不!应该是从寒烟得到苏辙晚上要来的消息后,她就开始慌乱。
时不时就站在镜子前,瞧瞧头发乱没乱,发簪是不是好看。
妆匣里每支簪子,步摇,都被她试了个遍,把胭脂涂了又擦,擦了又涂。
秦氏只当女儿因为嫁人太兴奋,没去理会。
为了保证在寒烟出嫁之前的安全,耶律重元派了府兵日日夜夜把守翠竹苑。
今夜当值的府兵共有六人,他们正好好站着岗,就见小六子提着美酒走来。
其中一个府兵道:“哟,六子哥这么晚了还没走呢?”
小六子道:“今日是我生辰,所以特地来请诸位兄弟喝几杯!”
几个府兵面面相觑:“可是六子哥,,咱们现在值夜呢!走不开啊!”
小六子道:“我买了烤羊腿,酱牛肉和十年陈酿放在前边的花棚石凳处。那里正好可以看着这边,不会耽误哥几个的公务!”

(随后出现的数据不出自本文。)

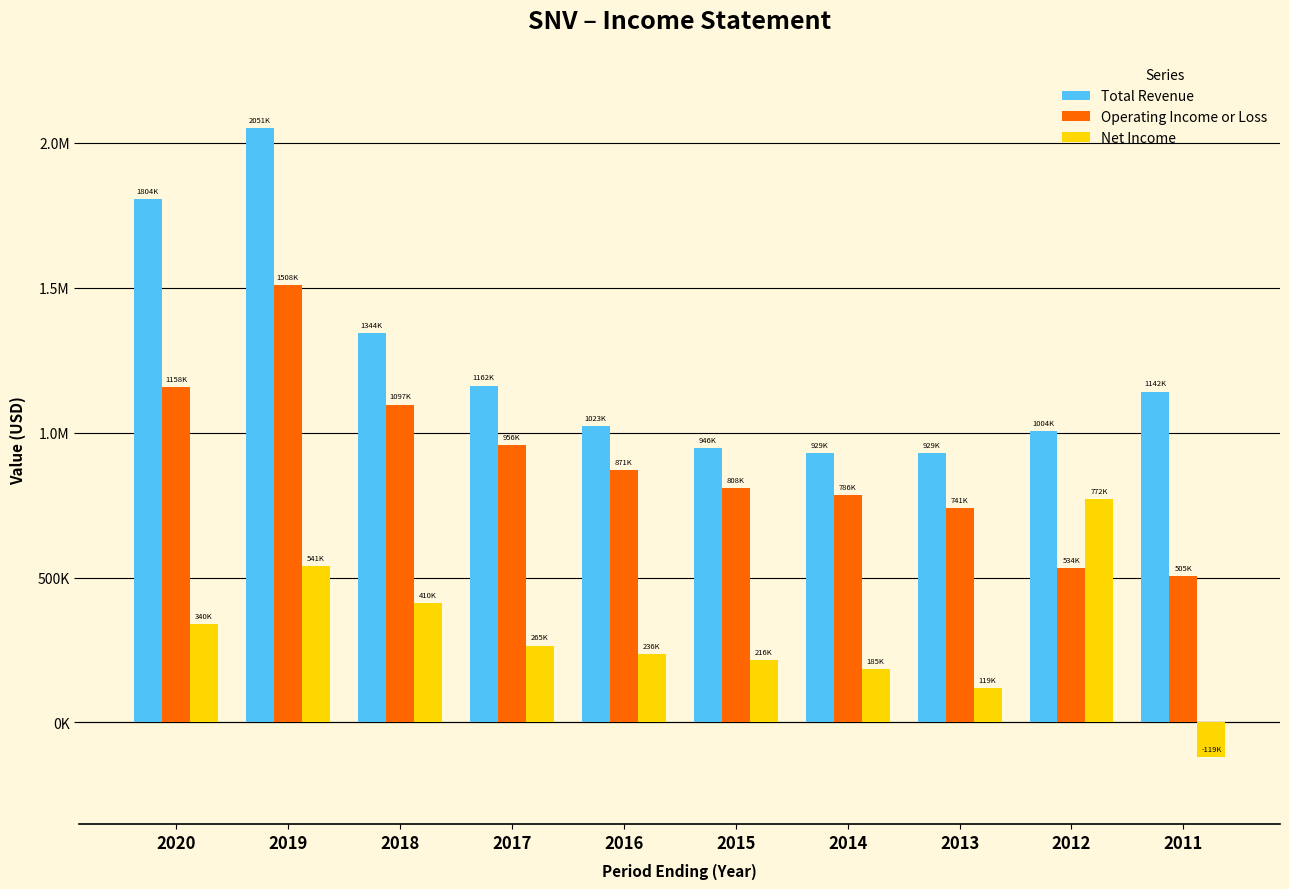

The value of Net Income at 2018 is 718807. True or false?

False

这大晚上的值夜,是挺难熬的,又听有好酒好菜,府兵们肚里的馋虫都给勾了出来。
顿时变得蠢蠢欲动起来。
有人道:“六哥平日里对咱们不错。他的生辰也能不庆祝一番?”
另一个人道:“这大晚上的,有谁敢到咱们王府惹事?我看我们就去吃点喝点。反正不远,有动静咱们也能听见!”
几个府兵一合计,高高兴兴地同小六子赴宴。
这人一旦喝高兴吃高兴了,警惕心和注意力都会下降,也就给了苏辙机会。
夜越来越深,就连地底的虫儿就进入了梦乡,此时的王府万籁俱寂。
寒烟一会儿坐在床边,一会儿坐在凳子上,一会儿又来到窗口,看看窗口是不是打开。
如此焦躁地挨了好几个时辰,终于在刚刚子时,听到了窗棂发出的微弱声音。
再一抬眼,一身黑衣的苏辙就已经站在了寒烟面前。
寒烟一见苏辙就顿时面红耳赤,矮身施礼道:“奴家见过宰相大人。”
苏辙开口道:“寒烟郡主不必这样客气。苏灿深夜打扰本是不该,只是事情紧急,不得不出此下策。”
“恩公有话不妨直说。”
说罢,寒烟转身要去给苏辙泡茶,被苏辙阻拦:“郡主请别忙。我的话说完就走,免得被人发现,影响郡主清誉。”
寒烟暗想,反正都要成为夫妻,清誉也不甚要紧。
可是接下来听了苏辙的话她就高兴不起来了。
苏辙深深作揖,把寒烟吓了一跳:“恩公快别如此,真是折煞寒烟了。”
苏辙严肃道:“不敢欺瞒郡主,苏灿在家乡已有爱慕之人。她与我一同长大,可谓青梅竹马。只是我身在上京,宰相事务又繁忙,本打算明年回去提亲,没成想却被公主和王爷看中,身不由已。”